RECORDS FOR PROCESSING
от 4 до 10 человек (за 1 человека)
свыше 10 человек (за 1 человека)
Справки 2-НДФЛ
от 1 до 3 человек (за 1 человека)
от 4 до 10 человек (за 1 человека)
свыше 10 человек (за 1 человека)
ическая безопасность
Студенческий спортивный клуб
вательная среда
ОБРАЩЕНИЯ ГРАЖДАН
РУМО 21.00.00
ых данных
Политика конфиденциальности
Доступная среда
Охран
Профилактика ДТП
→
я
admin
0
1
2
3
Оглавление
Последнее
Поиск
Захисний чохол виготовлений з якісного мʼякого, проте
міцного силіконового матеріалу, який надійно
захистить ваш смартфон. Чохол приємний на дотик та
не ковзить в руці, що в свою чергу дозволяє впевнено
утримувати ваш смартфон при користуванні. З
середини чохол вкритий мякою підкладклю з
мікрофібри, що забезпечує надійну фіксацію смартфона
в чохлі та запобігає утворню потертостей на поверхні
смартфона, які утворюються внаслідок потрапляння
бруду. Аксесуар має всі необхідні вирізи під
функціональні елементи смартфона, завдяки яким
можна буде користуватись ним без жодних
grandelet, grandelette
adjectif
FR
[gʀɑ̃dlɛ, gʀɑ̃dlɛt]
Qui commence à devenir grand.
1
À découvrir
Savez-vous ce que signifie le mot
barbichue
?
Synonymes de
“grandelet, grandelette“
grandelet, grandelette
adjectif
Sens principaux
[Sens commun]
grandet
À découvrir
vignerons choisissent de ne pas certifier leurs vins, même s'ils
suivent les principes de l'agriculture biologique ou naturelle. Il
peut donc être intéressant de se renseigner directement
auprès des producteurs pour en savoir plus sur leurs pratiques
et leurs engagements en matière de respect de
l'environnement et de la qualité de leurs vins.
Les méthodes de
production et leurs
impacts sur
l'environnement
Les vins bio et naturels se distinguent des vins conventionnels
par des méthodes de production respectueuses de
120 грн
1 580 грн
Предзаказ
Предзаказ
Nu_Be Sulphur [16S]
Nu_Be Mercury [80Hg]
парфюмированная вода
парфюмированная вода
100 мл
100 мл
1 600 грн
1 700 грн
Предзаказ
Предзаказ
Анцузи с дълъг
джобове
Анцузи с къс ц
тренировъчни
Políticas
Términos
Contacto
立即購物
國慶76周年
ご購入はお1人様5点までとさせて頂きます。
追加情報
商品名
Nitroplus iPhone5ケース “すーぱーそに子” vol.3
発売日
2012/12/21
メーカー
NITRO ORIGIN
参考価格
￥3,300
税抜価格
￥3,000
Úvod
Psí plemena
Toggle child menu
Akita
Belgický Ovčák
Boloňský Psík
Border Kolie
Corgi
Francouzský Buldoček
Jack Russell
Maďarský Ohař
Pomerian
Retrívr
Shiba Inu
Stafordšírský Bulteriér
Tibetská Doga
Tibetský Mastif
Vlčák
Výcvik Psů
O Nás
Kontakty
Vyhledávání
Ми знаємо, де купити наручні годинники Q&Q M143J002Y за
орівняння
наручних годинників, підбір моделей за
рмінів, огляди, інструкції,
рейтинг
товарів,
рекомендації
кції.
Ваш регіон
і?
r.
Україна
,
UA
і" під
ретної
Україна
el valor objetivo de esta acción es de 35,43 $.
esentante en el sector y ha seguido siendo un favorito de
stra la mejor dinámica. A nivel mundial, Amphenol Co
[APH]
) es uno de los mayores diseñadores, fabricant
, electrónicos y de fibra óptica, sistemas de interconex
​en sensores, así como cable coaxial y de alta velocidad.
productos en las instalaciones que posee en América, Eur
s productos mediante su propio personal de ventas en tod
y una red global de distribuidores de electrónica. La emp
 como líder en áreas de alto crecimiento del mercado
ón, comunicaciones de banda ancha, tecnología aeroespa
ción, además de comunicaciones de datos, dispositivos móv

WHAT YOU HAVE TO DO
Every record should be given again exactly.

YOUR RESPONSE
от 4 до 10 человек (за 1 человека)
свыше 10 человек (за 1 человека)
Справки 2-НДФЛ
от 1 до 3 человек (за 1 человека)
от 4 до 10 человек (за 1 человека)
свыше 10 человек (за 1 человека)
ическая безопасность
Студенческий спортивный клуб
вательная среда
ОБРАЩЕНИЯ ГРАЖДАН
РУМО 21.00.00
ых данных
Политика конфиденциальности
Доступная среда
Охран
Профилактика ДТП
→
я
admin
0
1
2
3
Оглавление
Последнее
Поиск
Захисний чохол виготовлений з якісного мʼякого, проте
міцного силіконового матеріалу, який надійно
захистить ваш смартфон. Чохол приємний на дотик та
не ковзить в руці, що в свою чергу дозволяє впевнено
утримувати ваш смартфон при користуванні. З
середини чохол вкритий мякою підкладклю з
мікрофібри, що забезпечує надійну фіксацію смартфона
в чохлі та запобігає утворню потертостей на поверхні
смартфона, які утворюються внаслідок потрапляння
бруду. Аксесуар має всі необхідні вирізи під
функціональні елементи смартфона, завдяки яким
можна буде користуватись ним без жодних
grandelet, grandelette
adjectif
FR
[gʀɑ̃dlɛ, gʀɑ̃dlɛt]
Qui commence à devenir grand.
1
À découvrir
Savez-vous ce que signifie le mot
barbichue
?
Synonymes de
“grandelet, grandelette“
grandelet, grandelette
adjectif
Sens principaux
[Sens commun]
grandet
À découvrir
vignerons choisissent de ne pas certifier leurs vins, même s'ils
suivent les principes de l'agriculture biologique ou naturelle. Il
peut donc être intéressant de se renseigner directement
auprès des producteurs pour en savoir plus sur leurs pratiques
et leurs engagements en matière de respect de
l'environnement et de la qualité de leurs vins.
Les méthodes de
production et leurs
impacts sur
l'environnement
Les vins bio et naturels se distinguent des vins conventionnels
par des méthodes de production respectueuses de
120 грн
1 580 грн
Предзаказ
Предзаказ
Nu_Be Sulphur [16S]
Nu_Be Mercury [80Hg]
парфюмированная вода
парфюмированная вода
100 мл
100 мл
1 600 грн
1 700 грн
Предзаказ
Предзаказ
Анцузи с дълъг
джобове
Анцузи с къс ц
тренировъчни
Políticas
Términos
Contacto
立即購物
國慶76周年
ご購入はお1人様5点までとさせて頂きます。
追加情報
商品名
Nitroplus iPhone5ケース “すーぱーそに子” vol.3
発売日
2012/12/21
メーカー
NITRO ORIGIN
参考価格
￥3,300
税抜価格
￥3,000
Úvod
Psí plemena
Toggle child menu
Akita
Belgický Ovčák
Boloňský Psík
Border Kolie
Corgi
Francouzský Buldoček
Jack Russell
Maďarský Ohař
Pomerian
Retrívr
Shiba Inu
Stafordšírský Bulteriér
Tibetská Doga
Tibetský Mastif
Vlčák
Výcvik Psů
O Nás
Kontakty
Vyhledávání
Ми знаємо, де купити наручні годинники Q&Q M143J002Y за
орівняння
наручних годинників, підбір моделей за
рмінів, огляди, інструкції,
рейтинг
товарів,
рекомендації
кції.
Ваш регіон
і?
r.
Україна
,
UA
і" під
ретної
Україна
el valor objetivo de esta acción es de 35,43 $.
esentante en el sector y ha seguido siendo un favorito de
stra la mejor dinámica. A nivel mundial, Amphenol Co
[APH]
) es uno de los mayores diseñadores, fabricant
, electrónicos y de fibra óptica, sistemas de interconex
​en sensores, así como cable coaxial y de alta velocidad.
productos en las instalaciones que posee en América, Eur
s productos mediante su propio personal de ventas en tod
y una red global de distribuidores de electrónica. La emp
 como líder en áreas de alto crecimiento del mercado
ón, comunicaciones de banda ancha, tecnología aeroespa
ción, además de comunicaciones de datos, dispositivos móv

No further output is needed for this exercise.